The Centre is likely to meet the key fiscal targets led by the deficit getting contained at the budgeted target of 6.4 per cent in the current financial year, mainly due to better tax collection, according to a report.
Bank of America Securities on Friday said the key risks to budgeted fiscal deficit include higher subsidies, lower divestment proceeds, excise duty cut on petrol and diesel.
But the offsetting factors include betecter than estimated tax revenue buoyancy, higher nominal GDP growth, and lower capex loan to states, it said in a report. Accordingly, the brokerage said it expects the government to meet the budgeted FY23 fiscal deficit target at 6.4 per cent of GDP despite upside risks.
The report also noted that it was expecting the government to undershoot the fiscal deficit target when the budget was presented at 6 per cent. However, as the year progressed, the outbreak of the Ukraine war started to exert meaningful pressure on global commodity prices, particularly food, fuel and fertilisers.
This implied upside risks to the already-elevated subsidy bill, stressing revenue expenditure estimates, it added. On the capital expenditure front, however, the report said that it sees some savings from the budget estimates due to lower-than-expected loans and advances to the states.
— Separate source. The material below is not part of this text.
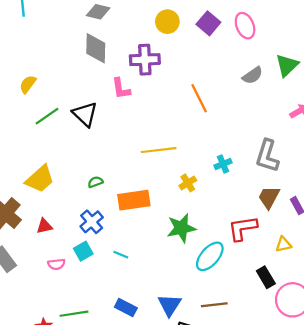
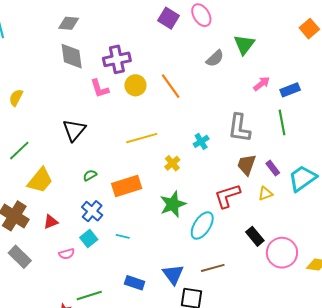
yellow circle: (167, 22) -> (135, 85), moved
black triangle: (85, 114) -> (74, 130), moved, turned 35
green line: (47, 116) -> (19, 151), moved
yellow triangle: (283, 244) -> (265, 194), moved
On the receipts side, the report said the revenue foregone due to the excise duty cut on petrol and diesel and potentially lower-than-planned divestment proceeds, further dimmed the fiscal outlook for the year.
Though in absolute terms, the fiscal gap will be turning out to be higher than budgeted, it said the number will be contained at or under the target given that the government has used up only 37.3 per cent of the full year borrowing target by September.
This is because in spite of the expenditure run rate being a shade higher than the median expenditure run rate which is typical of the first half, sharply higher tax revenues led to this outperformance, the report said.
Further, the brokerage projected the net tax revenue to exceed the budget estimate by Rs 1,15,000 crore while non-tax revenue may fall short by Rs 20,000 crore.
As per the report, on the expenditure side, the subsidy bill is expected to exceed the budget estimate by Rs 2,15,000 crore, and the capex falling short by Rs 80,000 crore mainly due to lower loans and advances to the states.
This will lead to the total expenditure exceeding the budget estimate by Rs 1,35,000 crore, it added. This implies that the absolute fiscal deficit exceeds the budget estimate by Rs 55,000 crore. But the higher-than-budgeted nominal GDP growth will help keep the fiscal gap at 6.4 per cent of GDP, according to the report. Market borrowings are the key source of funding the fiscal deficit.For FY23, net borrowings are estimated to fund 67.3 per cent of the fiscal deficit as against 48.8 per cent in FY22. National small savings, which played an important role and funded 37.2 per cent of the fiscal gap in FY22, are seen to fund a smaller 25.6 per cent in this financial year.